Given text:
************

Headless and API-owned UIs can request the same email without exposing the token:
POST /sqlos/auth/password/forgot
POST /sqlos/auth/headless/password/forgotBoth routes return a generic success response for unknown, inactive, SSO-only, and otherwise ineligible accounts. Only active users with an existing local password credential receive email.
await authService.RequestPasswordResetEmailAsync(
new SqlOSSendPasswordResetEmailRequest(
Email: email,
ResetUrlTemplate: null,
ClientId: clientId),
httpContext,
ct);Support teams can send the same email from the dashboard user detail page or by calling:
POST /sqlos/admin/auth/api/users/{userId}/password-reset-emailDisable password auth entirely:
builder.AddSqlOS<AppDbContext>(options =>
{
options.AuthServer.EnableLocalPasswordAuth = false;
});Require verified email before password login:
builder.AddSqlOS<AppDbContext>(options =>
{
options.AuthServer.RequireVerifiedEmailForPasswordLogin = true;
});Configure password-login abuse controls:
builder.AddSqlOS<AppDbContext>(options =>
{
options.AuthServer.ConfigurePasswordLoginAbuse(password =>
{
password.MaxFailedAttemptsPerAccount = 5;
password.MaxFailedAttemptsPerIp = 20;
password.MaxFailedAttemptsPerClient = 50;
password.FailureWindow = TimeSpan.FromMinutes(15);
password.LockoutDuration = TimeSpan.FromMinutes(15);
});
});SqlOS stores password-login throttle state in SqlOSPasswordLoginBuckets. Failed password attempts count against the normalized email, user ID when known, source IP, client, and user-agent fingerprint. Account buckets reset after a successful password login. IP, client, and device buckets expire through the configured failure window so one successful login cannot clear a password-spray pattern.

************

Entries supplied:

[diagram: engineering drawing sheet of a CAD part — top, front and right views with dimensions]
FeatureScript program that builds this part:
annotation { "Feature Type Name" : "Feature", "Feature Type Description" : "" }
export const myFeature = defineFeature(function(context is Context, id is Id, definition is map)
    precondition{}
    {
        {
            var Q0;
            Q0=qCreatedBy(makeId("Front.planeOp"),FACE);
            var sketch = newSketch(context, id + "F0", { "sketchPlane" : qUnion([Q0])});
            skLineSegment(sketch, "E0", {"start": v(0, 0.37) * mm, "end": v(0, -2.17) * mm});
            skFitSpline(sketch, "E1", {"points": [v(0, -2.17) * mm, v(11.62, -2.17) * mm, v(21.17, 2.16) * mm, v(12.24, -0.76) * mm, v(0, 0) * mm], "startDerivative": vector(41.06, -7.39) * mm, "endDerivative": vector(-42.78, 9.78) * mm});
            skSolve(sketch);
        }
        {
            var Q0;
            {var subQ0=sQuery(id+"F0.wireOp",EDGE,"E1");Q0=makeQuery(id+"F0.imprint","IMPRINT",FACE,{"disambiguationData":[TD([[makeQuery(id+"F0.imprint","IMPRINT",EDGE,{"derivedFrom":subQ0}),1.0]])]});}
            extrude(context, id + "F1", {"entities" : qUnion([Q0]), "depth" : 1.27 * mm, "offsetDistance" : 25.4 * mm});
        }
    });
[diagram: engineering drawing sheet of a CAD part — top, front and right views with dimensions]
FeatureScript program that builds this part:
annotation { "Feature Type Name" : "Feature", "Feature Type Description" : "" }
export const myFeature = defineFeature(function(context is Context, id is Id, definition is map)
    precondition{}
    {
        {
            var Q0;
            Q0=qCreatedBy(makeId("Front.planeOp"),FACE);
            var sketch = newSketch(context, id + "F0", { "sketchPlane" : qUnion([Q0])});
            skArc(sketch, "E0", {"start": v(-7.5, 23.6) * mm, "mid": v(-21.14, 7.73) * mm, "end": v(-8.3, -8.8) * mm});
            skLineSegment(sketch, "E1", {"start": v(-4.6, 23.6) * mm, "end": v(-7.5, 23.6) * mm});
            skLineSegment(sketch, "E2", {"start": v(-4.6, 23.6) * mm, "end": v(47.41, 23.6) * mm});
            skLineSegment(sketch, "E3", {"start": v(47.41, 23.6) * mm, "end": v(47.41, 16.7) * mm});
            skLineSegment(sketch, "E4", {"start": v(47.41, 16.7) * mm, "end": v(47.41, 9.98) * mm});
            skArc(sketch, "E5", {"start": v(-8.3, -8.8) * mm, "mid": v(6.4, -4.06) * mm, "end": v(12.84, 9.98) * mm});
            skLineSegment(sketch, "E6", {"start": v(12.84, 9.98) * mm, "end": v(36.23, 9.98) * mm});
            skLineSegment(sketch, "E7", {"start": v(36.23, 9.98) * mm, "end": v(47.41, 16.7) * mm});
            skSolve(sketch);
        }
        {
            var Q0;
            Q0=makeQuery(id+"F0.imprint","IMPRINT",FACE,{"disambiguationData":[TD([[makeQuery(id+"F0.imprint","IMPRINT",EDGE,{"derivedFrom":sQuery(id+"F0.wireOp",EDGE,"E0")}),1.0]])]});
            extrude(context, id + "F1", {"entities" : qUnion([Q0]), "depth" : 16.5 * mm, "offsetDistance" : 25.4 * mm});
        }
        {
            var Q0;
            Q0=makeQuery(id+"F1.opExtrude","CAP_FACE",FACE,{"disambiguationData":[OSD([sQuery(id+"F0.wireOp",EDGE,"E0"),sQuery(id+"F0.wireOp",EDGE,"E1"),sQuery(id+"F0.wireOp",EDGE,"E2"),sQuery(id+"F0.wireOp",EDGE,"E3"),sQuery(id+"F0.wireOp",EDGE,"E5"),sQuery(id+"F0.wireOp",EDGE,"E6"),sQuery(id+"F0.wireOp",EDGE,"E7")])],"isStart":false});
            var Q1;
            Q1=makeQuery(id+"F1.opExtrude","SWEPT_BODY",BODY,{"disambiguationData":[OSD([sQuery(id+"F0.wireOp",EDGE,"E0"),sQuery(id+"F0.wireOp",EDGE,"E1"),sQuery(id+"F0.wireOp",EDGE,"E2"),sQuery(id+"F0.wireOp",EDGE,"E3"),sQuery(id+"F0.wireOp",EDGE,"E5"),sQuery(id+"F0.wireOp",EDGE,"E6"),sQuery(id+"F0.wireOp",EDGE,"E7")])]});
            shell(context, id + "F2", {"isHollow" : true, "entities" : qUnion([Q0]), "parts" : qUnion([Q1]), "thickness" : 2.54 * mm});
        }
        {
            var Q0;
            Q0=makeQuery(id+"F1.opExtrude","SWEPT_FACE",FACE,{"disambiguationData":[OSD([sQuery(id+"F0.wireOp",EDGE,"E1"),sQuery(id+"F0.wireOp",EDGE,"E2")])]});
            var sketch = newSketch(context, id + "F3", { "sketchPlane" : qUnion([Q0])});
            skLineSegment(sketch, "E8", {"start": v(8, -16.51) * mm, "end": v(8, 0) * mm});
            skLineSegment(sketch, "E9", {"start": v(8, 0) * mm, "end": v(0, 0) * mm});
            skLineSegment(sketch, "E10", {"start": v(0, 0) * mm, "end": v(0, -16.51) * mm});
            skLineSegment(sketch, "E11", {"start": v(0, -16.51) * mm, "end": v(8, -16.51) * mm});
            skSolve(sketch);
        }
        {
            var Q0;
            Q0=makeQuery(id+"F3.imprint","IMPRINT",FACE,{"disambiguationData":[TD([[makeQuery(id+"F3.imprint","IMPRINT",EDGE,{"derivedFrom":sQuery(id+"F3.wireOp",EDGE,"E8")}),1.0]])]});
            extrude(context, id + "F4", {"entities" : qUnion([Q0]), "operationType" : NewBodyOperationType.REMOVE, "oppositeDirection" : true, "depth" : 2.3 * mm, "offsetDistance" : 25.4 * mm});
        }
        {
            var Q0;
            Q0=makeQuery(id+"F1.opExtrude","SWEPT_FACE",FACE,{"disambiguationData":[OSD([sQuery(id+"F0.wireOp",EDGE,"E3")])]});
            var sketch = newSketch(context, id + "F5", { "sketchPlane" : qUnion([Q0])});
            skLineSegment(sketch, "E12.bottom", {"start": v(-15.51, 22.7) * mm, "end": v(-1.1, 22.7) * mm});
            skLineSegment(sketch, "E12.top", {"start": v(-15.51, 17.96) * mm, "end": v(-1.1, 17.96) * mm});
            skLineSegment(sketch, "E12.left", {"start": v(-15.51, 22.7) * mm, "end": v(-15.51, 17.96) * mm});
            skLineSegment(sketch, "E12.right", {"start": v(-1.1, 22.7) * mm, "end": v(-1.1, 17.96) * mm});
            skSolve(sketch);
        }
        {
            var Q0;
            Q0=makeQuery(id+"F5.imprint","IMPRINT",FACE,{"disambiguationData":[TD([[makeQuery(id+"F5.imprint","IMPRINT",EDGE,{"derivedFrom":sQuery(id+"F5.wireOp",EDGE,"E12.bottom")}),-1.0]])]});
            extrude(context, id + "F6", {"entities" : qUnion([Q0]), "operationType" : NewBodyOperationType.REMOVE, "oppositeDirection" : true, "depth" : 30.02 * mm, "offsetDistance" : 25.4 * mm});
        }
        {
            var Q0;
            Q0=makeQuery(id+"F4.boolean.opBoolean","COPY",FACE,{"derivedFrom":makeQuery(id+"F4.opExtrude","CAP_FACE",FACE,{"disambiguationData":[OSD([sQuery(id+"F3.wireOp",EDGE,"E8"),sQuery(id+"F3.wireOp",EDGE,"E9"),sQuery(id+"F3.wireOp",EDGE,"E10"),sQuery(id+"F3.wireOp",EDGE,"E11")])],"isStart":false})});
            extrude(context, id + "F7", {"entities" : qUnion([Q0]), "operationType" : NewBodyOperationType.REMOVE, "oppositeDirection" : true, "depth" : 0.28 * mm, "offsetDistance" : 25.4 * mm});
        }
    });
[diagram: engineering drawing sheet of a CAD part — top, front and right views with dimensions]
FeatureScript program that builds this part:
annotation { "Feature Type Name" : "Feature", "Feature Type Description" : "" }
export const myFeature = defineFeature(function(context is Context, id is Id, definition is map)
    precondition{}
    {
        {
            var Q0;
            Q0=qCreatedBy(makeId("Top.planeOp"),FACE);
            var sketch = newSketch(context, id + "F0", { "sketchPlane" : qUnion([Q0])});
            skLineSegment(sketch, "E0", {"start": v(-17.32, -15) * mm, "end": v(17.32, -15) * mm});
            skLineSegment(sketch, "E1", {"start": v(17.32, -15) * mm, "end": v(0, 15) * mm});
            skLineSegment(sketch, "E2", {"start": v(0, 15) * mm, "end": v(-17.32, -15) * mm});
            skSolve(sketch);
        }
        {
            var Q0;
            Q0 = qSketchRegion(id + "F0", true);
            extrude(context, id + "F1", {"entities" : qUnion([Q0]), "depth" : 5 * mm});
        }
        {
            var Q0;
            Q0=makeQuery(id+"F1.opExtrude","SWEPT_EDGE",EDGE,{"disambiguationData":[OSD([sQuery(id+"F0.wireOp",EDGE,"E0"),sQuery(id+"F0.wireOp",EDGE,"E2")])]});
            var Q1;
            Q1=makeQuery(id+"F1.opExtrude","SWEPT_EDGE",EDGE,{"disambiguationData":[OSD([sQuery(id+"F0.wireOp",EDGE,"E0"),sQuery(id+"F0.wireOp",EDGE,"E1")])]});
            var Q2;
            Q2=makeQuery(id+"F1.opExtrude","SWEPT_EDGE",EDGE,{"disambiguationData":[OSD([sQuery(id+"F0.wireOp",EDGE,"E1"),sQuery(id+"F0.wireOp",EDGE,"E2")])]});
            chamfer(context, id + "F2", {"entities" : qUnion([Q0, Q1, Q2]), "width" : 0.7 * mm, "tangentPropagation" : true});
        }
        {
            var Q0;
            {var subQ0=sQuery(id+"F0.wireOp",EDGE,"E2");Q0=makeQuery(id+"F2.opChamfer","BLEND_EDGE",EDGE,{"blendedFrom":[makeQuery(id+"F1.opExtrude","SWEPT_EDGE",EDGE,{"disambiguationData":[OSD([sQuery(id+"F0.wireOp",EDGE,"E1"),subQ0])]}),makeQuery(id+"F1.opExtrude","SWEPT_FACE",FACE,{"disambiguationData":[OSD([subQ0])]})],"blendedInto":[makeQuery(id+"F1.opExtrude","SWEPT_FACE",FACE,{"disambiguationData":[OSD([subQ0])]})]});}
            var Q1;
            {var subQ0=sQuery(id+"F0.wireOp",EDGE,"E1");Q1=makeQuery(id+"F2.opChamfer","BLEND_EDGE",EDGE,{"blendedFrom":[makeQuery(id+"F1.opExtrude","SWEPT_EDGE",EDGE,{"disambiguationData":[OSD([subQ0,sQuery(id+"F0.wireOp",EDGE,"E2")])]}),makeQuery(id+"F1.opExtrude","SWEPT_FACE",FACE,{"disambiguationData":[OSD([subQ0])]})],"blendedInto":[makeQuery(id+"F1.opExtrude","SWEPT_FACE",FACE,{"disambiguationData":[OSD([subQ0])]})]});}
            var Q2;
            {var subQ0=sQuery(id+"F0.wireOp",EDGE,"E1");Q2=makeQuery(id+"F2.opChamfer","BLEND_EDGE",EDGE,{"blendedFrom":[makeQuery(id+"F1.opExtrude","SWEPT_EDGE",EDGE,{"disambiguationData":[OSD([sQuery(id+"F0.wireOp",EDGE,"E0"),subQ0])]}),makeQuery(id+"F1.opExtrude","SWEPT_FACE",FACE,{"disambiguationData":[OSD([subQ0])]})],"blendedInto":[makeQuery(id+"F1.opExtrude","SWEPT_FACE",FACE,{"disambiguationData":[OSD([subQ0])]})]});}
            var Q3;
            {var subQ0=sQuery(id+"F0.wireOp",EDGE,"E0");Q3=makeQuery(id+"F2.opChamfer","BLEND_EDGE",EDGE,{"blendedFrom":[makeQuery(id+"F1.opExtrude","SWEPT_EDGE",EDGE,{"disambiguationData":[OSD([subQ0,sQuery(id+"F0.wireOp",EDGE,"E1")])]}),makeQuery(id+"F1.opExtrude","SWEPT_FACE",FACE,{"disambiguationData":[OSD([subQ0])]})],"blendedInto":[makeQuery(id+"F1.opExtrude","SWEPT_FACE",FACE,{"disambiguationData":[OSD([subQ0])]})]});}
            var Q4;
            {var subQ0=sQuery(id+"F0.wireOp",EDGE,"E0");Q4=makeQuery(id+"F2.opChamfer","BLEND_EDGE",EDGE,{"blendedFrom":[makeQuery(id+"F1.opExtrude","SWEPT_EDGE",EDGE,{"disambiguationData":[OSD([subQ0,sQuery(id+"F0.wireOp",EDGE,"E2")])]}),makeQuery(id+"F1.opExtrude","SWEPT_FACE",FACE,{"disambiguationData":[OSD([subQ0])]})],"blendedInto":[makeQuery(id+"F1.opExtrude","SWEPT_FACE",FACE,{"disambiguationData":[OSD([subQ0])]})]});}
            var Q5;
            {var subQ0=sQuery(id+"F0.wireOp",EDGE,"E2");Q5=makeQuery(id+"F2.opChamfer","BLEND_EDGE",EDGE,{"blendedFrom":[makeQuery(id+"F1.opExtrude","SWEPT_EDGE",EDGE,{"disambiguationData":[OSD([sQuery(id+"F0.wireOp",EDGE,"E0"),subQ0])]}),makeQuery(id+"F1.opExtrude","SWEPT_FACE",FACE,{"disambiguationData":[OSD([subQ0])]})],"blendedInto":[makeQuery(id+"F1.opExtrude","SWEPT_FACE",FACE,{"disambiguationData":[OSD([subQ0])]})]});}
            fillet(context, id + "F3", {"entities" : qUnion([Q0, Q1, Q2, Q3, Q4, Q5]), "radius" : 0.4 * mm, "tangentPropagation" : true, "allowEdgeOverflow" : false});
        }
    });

************

Actions to take:
A – Decide whether each statement agrees with the SqlOS password authentication text. Answer yes or no for each, and quote the words from the text that settle it.
(i) A successful password login resets the account buckets.
(ii) A single successful login clears the IP, client, and device buckets.
(iii) Accounts that use only SSO are sent the password reset email.
B – Go on with the SqlOS password authentication text, starting after its last sentence.

Answers to the problems:
A –
(i) Yes: "Account buckets reset after a successful password login."
(ii) No: "IP, client, and device buckets expire through the configured failure window so one successful login cannot clear a password-spray pattern."
(iii) No: "Only active users with an existing local password credential receive email."

B –
Unknown-email, wrong-password, locked-account, and rate-limited password attempts return the same public failure message. Operators can distinguish them internally through SqlOSAuditEvents entries such as password.login.failed, password.login.locked, password.login.rate_limit_rejected, password.login.suspicious_pattern, and password.login.succeeded.
Configure password-reset lifetime and request limits:
builder.AddSqlOS<AppDbContext>(options =>
{
options.AuthServer.ConfigurePasswordReset(reset =>
{
reset.TokenLifetime = TimeSpan.FromHours(1);
reset.ResendCooldown = TimeSpan.FromSeconds(30);
reset.MaxRequestsPerEmailPerWindow = 5;
reset.MaxRequestsPerIpPerWindow = 60;
reset.MaxRequestsPerClientPerWindow = 300;
});
});Password-reset requests are audited with events such as password_reset.requested, password_reset.email_sent, password_reset.email_send_failed, password_reset.rate_limit_rejected, password_reset.completed, and password_reset.invalid_or_expired.